Life in the Áras continues. It’s garden party season at the moment, though the President’s press team declines to release guest lists.
“He’s in great form, though some of the entertainment was questionable,” recalls one recent attendee. “Sabina gave us about 20 minutes of Seán O’Casey on the Citizens’ Army.”
In the photos on the Áras website, everyone looks delighted.
Fizzes with ideas
He still fizzes with ideas and is impatient to do things, and spoke at length this week about refugees dying in the Mediterranean, “which has received very little media coverage in Ireland,” complains the Áras. But he can hardly be expected to have the energy he did when he began in 2011.
“I don’t know how anyone could do his schedule at his age,” says one friend.
In response to questions, the Áras supplies a lengthy list of his engagements – likely to be 34 of them this month, the highest so far this year.

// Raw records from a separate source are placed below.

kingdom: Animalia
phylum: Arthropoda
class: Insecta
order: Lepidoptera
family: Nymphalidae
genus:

‘He sees the reign is coming to an end,’ says a pal, deliberately and mischievously poking fun at him by using the royal term
“Clearly, these figures only capture the President’s public events and do not include the significant day-to-day which work the President carries out in terms of considering legislation; researching and preparing speeches, articles and other publications; correspondence; following national and international events; and other activities,” says the Áras.
There is a discernible sensitivity to the suggestion of a slowdown. Back in 2014, though, the President’s office told The Irish Times that he was doing 500 engagements of one kind or another a year. That sort of workload would surely be unsustainable for a man of 82.
Two sources who know him well agree with the view that his legacy is weighing on his mind.
“He sees the reign is coming to an end,” says a pal, deliberately and mischievously poking fun at him by using the royal term.
“Look, we were lucky, and we are lucky, to have him. But he’d old and he’s tired,” says another, who has seen him recently.
Others think that will be a recipe for further forays across the line supposed to separate president from politics.
“He’ll have to be careful now,” says Rafter. “But we could see more argy bargy with the Government.”